I was shocked to read “Japan struggles to ditch its ‘vaccine backwater’ image” in the May 11 edition. Not so much that Japan has struggled with government-supported vaccination programs, of which I am aware, but because The Japan Times seems to equivocate the opinion of an ex-official with a fringe opinion to the vaccination recommendation of the World Health Organization.
Given the recent international measles epidemic due to a lack of vaccinations, it is clear that vaccinations are key to global health. Any student of medical science knows the evidence is irrefutable that the development of vaccines has saved hundreds of millions people worldwide from morbidity and mortality.
The story has five paragraphs discussing the extreme opinion of Hiroko Mori that all vaccines should be optional and the diseases they protect against aren’t so dangerous anyway. There is only one paragraph about the WHO’s recommendation, based on mountains of international data by panels of independent experts, that all governments actively support vaccination in order to achieve herd immunity. (This principle states if 90 percent of a population is vaccinated, it will protect the other 10 percent who cannot get vaccinated due to their compromised immune system.) It would be very interesting to know what the mainstream Japanese scientific community thinks of her opinion.
As readers may be aware, the immunization debate in the U.S. is particularly toxic, where blanket accusations of “fake news/science” abound. If you search for the name Hiroko Mori and vaccines, the results are almost exclusively anti-vaccine American message boards quoting her (with almost the same wording as this article) to support their message that vaccines are dangerous and should be avoided.

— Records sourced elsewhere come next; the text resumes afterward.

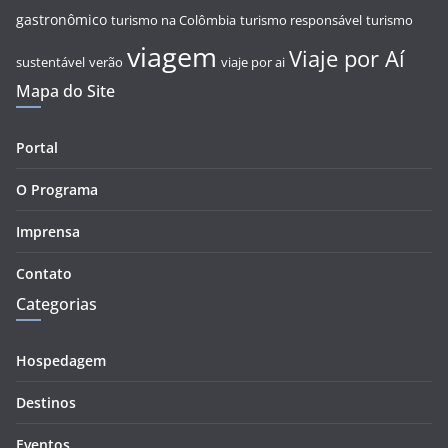
gastronômico
turismo na Colômbia
turismo responsável
turismo
viagem
Viaje por Aí
sustentável
verão
viaje por ai
Mapa do Site
Portal
O Programa
Imprensa
Contato
Categorias
Hospedagem
Destinos
Eventos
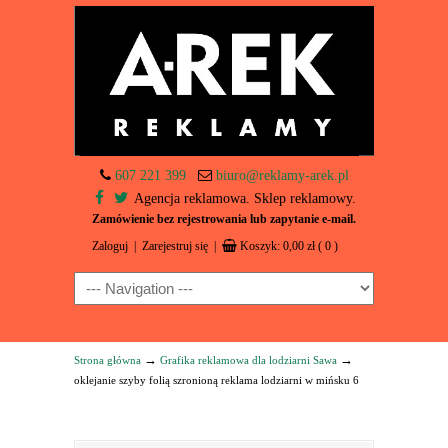
607 221 399
biuro@reklamy-arek.pl
Agencja reklamowa. Sklep reklamowy.
Zamówienie bez rejestrowania lub zapytanie e-mail.
Zaloguj
|
Zarejestruj się
|
Koszyk:
0,00
zł
( 0 )
Navigation
→
→
Strona główna
Grafika reklamowa dla lodziarni Sawa
oklejanie szyby folią szronioną reklama lodziarni w mińsku 6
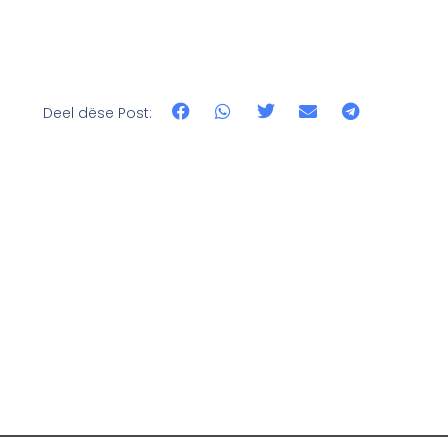
Deel dëse Post:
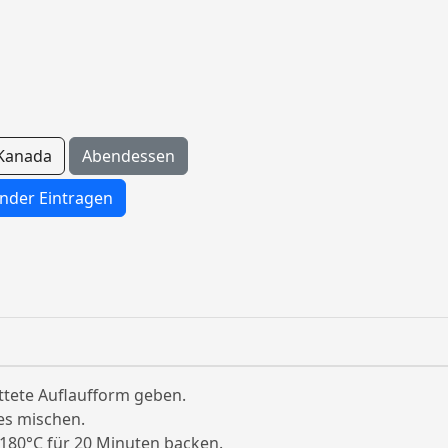
Kanada
Abendessen
nder Eintragen
ettete Auflaufform geben.
les mischen.
 180°C für 20 Minuten backen.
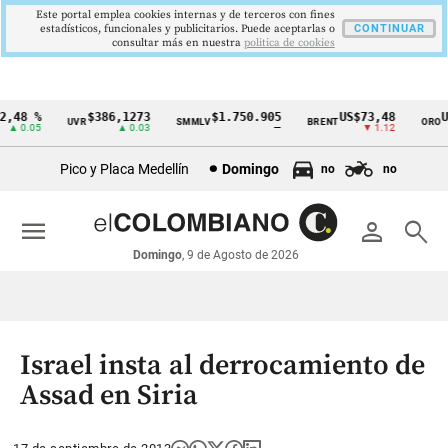
Este portal emplea cookies internas y de terceros con fines
estadísticos, funcionales y publicitarios. Puede aceptarlas o
CONTINUAR
consultar más en nuestra
politica de cookies
48 %
$386,1273
$1.750.905
US$73,48
US$
UVR
SMMLV
BRENT
ORO
Cintillo
 0.05
▲ 0.03
—
▼ 1.12
de
Pico y Placa Medellín
Domingo
no
no
indicadores
económicos
menu
person
search
Colombia
Domingo
, 9 de Agosto de 2026
Israel insta al derrocamiento de
Assad en Siria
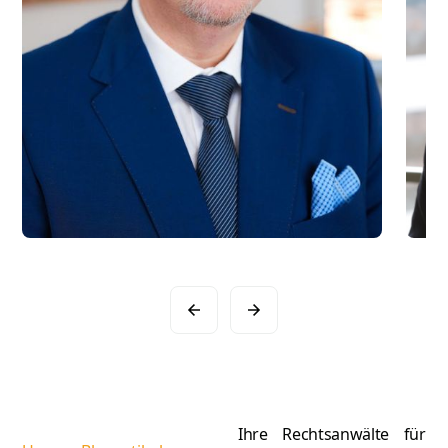
Slide 2 of 16.
Ihre Rechtsanwälte für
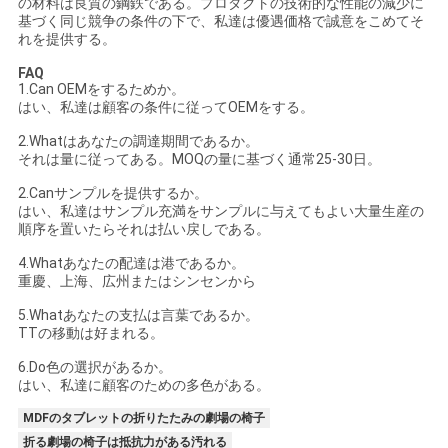
の材料は良質の鋼鉄である。プロダクトの技術的な性能の減少に
基づく同じ競争の条件の下で、私達は優遇価格で誠意をこめてそ
れを提供する。
FAQ
1.Can OEMをするためか。
はい、私達は顧客の条件に従ってOEMをする。
2.Whatはあなたの調達期間であるか。
それは量に従ってある。MOQの量に基づく通常25-30日。
2.Canサンプルを提供するか。
はい、私達はサンプル充満をサンプルに与えてもよい大量生産の
順序を置いたらそれは払い戻しである。
4.Whatあなたの配達は港であるか。
重慶、上海、広州またはシンセンから
5.Whatあなたの支払は言葉であるか。
TTの移動は好まれる。
6.Do色の選択があるか。
はい、私達に顧客のための多色がある。
MDFのタブレットの折りたたみの劇場の椅子
折る劇場の椅子は抵抗力がある汚れる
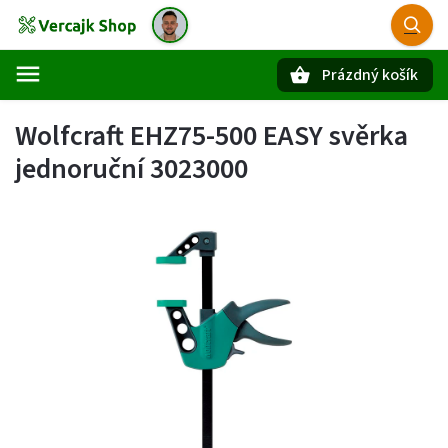
Prázdný košík
Hledat
Wolfcraft EHZ75-500 EASY svěrka
jednoruční 3023000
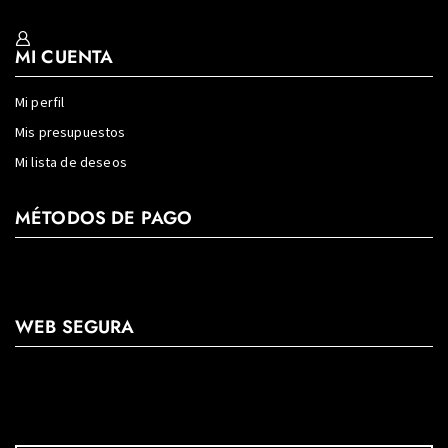
MI CUENTA
Mi perfil
Mis presupuestos
Mi lista de deseos
MÉTODOS DE PAGO
WEB SEGURA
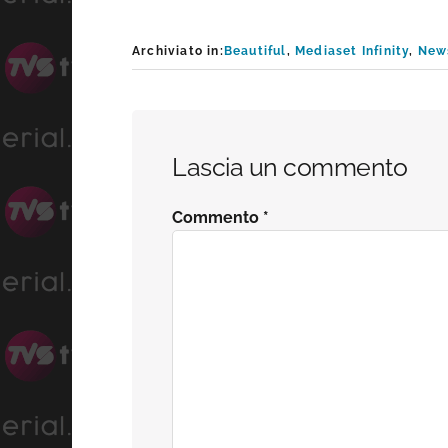
Archiviato in:
Beautiful
,
Mediaset Infinity
,
New
Interazioni
Lascia un commento
del
Commento
*
lettore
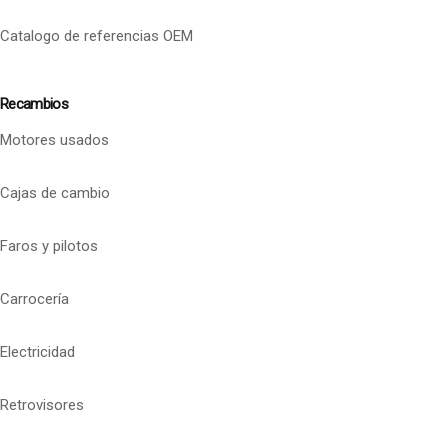
Catalogo de referencias OEM
Recambios
Motores usados
Cajas de cambio
Faros y pilotos
Carrocería
Electricidad
Retrovisores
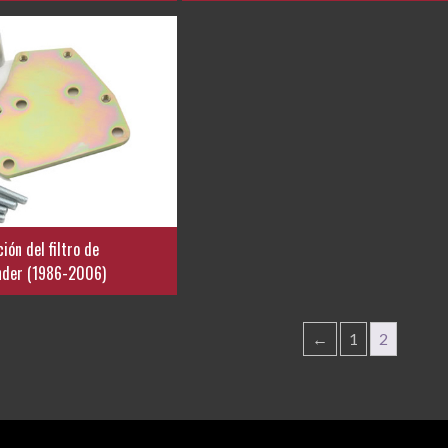
ión del filtro de
nder (1986-2006)
←
1
2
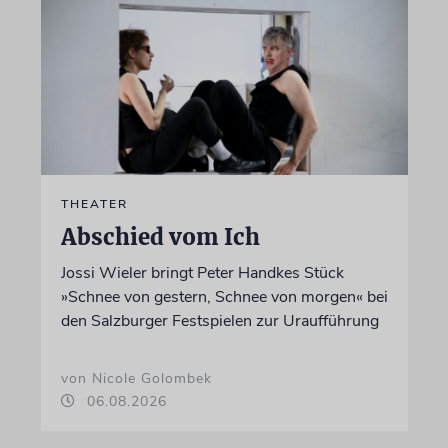
THEATER
Abschied vom Ich
Jossi Wieler bringt Peter Handkes Stück
»Schnee von gestern, Schnee von morgen« bei
den Salzburger Festspielen zur Uraufführung
von Nicole Golombek
06.08.2026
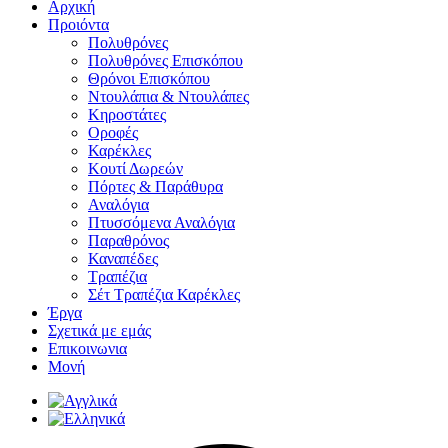
Αρχική
Προιόντα
Πολυθρόνες
Πολυθρόνες Επισκόπου
Θρόνοι Επισκόπου
Ντουλάπια & Ντουλάπες
Κηροστάτες
Οροφές
Καρέκλες
Κουτί Δωρεών
Πόρτες & Παράθυρα
Αναλόγια
Πτυσσόμενα Αναλόγια
Παραθρόνος
Καναπέδες
Τραπέζια
Σέτ Τραπέζια Καρέκλες
Έργα
Σχετικά με εμάς
Επικοινωνια
Μονή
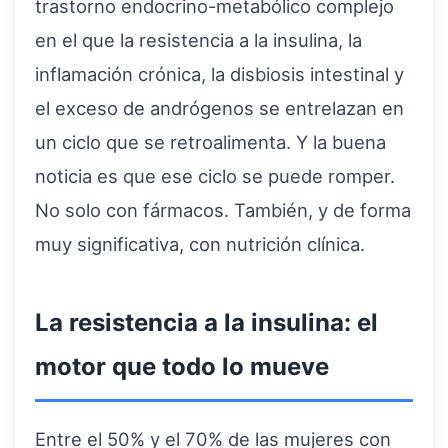
trastorno endocrino-metabólico complejo
en el que la resistencia a la insulina, la
inflamación crónica, la disbiosis intestinal y
el exceso de andrógenos se entrelazan en
un ciclo que se retroalimenta. Y la buena
noticia es que ese ciclo se puede romper.
No solo con fármacos. También, y de forma
muy significativa, con nutrición clínica.
La resistencia a la insulina: el
motor que todo lo mueve
Entre el 50% y el 70% de las mujeres con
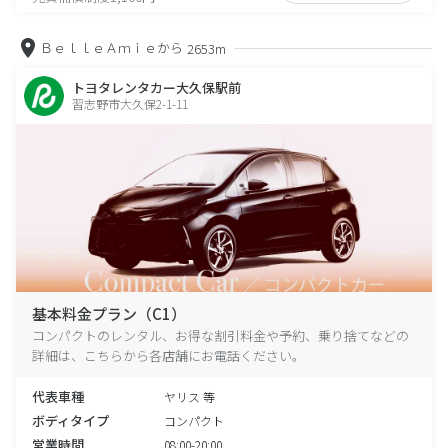
ＢｅｌｌｅＡｍｉｅから
2653m
トヨタレンタカー大久保駅前
習志野市大久保2-1-11
基本料金プラン（C1）
コンパクトのレンタル、お得な割引料金や予約、乗り捨てなどの
詳細は、こちらから各店舗にお電話ください。
代表車種
ヤリス 等
ボディタイプ
コンパクト
営業時間
08:00-20:00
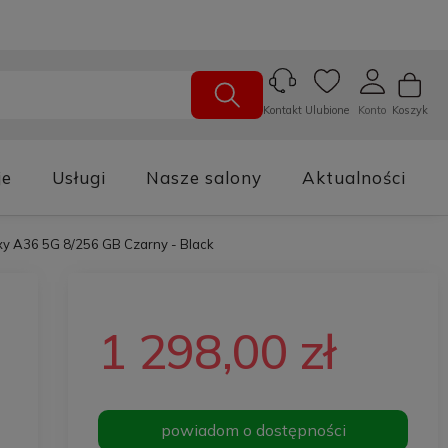
Ulubione
Konto
Koszyk
Kontakt
je
Usługi
Nasze salony
Aktualności
y A36 5G 8/256 GB Czarny - Black
1 298,00 zł
powiadom o dostępności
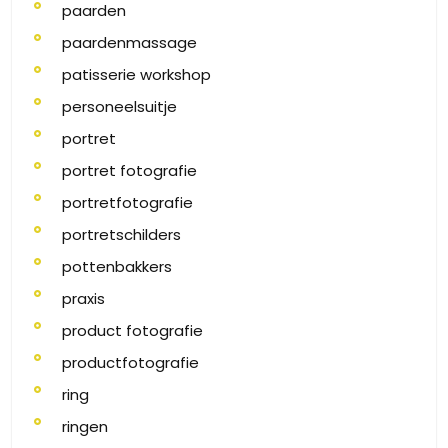
paarden
paardenmassage
patisserie workshop
personeelsuitje
portret
portret fotografie
portretfotografie
portretschilders
pottenbakkers
praxis
product fotografie
productfotografie
ring
ringen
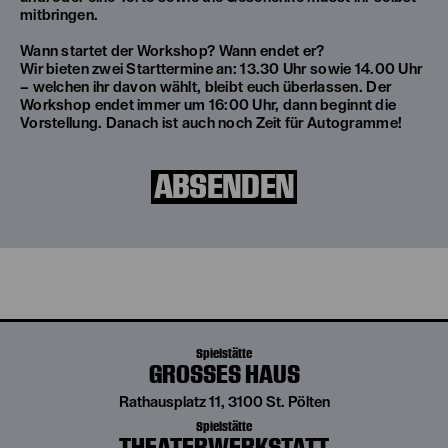
mitbringen.
Wann startet der Workshop? Wann endet er?
Wir bieten zwei Starttermine an: 13.30 Uhr sowie 14.00 Uhr
– welchen ihr davon wählt, bleibt euch überlassen. Der
Workshop endet immer um 16:00 Uhr, dann beginnt die
Vorstellung. Danach ist auch noch Zeit für Autogramme!
ABSENDEN
Spielstätte
GROSSES HAUS
Rathausplatz 11, 3100 St. Pölten
Spielstätte
THEATERWERKSTATT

This article highlighting an extreme minority opinion could support vaccine hesitancy among the international community in Japan and further cement its status as a global vaccine “backwater.” While this newspaper has so many positive attributes, journalistic bias is a grave disservice to the community.
The opinions expressed in this letter to the editor are the writer’s own and do not necessarily reflect the policies of The Japan Times.